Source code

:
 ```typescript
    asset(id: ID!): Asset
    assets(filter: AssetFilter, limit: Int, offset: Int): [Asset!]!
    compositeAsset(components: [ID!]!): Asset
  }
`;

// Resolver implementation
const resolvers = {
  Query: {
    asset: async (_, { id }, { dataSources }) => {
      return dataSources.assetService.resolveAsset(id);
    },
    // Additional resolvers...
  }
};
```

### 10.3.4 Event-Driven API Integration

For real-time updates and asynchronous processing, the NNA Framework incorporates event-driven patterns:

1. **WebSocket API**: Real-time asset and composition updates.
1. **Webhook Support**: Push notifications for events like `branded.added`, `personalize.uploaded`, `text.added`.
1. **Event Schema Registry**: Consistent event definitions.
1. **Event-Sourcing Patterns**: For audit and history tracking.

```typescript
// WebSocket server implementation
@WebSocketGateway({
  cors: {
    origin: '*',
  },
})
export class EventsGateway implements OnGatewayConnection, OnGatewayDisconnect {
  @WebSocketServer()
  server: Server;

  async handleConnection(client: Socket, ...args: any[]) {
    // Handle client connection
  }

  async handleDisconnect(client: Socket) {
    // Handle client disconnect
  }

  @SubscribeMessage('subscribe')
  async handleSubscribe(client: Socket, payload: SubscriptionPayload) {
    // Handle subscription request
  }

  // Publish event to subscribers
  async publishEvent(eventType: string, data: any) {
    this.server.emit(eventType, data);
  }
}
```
# # #
EXERCISE REQUIREMENTS -
The task requires an exact transcription of all the data.

TASK RESPONSE -
Source code

:
 ```typescript
    asset(id: ID!): Asset
    assets(filter: AssetFilter, limit: Int, offset: Int): [Asset!]!
    compositeAsset(components: [ID!]!): Asset
  }
`;

// Resolver implementation
const resolvers = {
  Query: {
    asset: async (_, { id }, { dataSources }) => {
      return dataSources.assetService.resolveAsset(id);
    },
    // Additional resolvers...
  }
};
```

### 10.3.4 Event-Driven API Integration

For real-time updates and asynchronous processing, the NNA Framework incorporates event-driven patterns:

1. **WebSocket API**: Real-time asset and composition updates.
1. **Webhook Support**: Push notifications for events like `branded.added`, `personalize.uploaded`, `text.added`.
1. **Event Schema Registry**: Consistent event definitions.
1. **Event-Sourcing Patterns**: For audit and history tracking.

```typescript
// WebSocket server implementation
@WebSocketGateway({
  cors: {
    origin: '*',
  },
})
export class EventsGateway implements OnGatewayConnection, OnGatewayDisconnect {
  @WebSocketServer()
  server: Server;

  async handleConnection(client: Socket, ...args: any[]) {
    // Handle client connection
  }

  async handleDisconnect(client: Socket) {
    // Handle client disconnect
  }

  @SubscribeMessage('subscribe')
  async handleSubscribe(client: Socket, payload: SubscriptionPayload) {
    // Handle subscription request
  }

  // Publish event to subscribers
  async publishEvent(eventType: string, data: any) {
    this.server.emit(eventType, data);
  }
}
```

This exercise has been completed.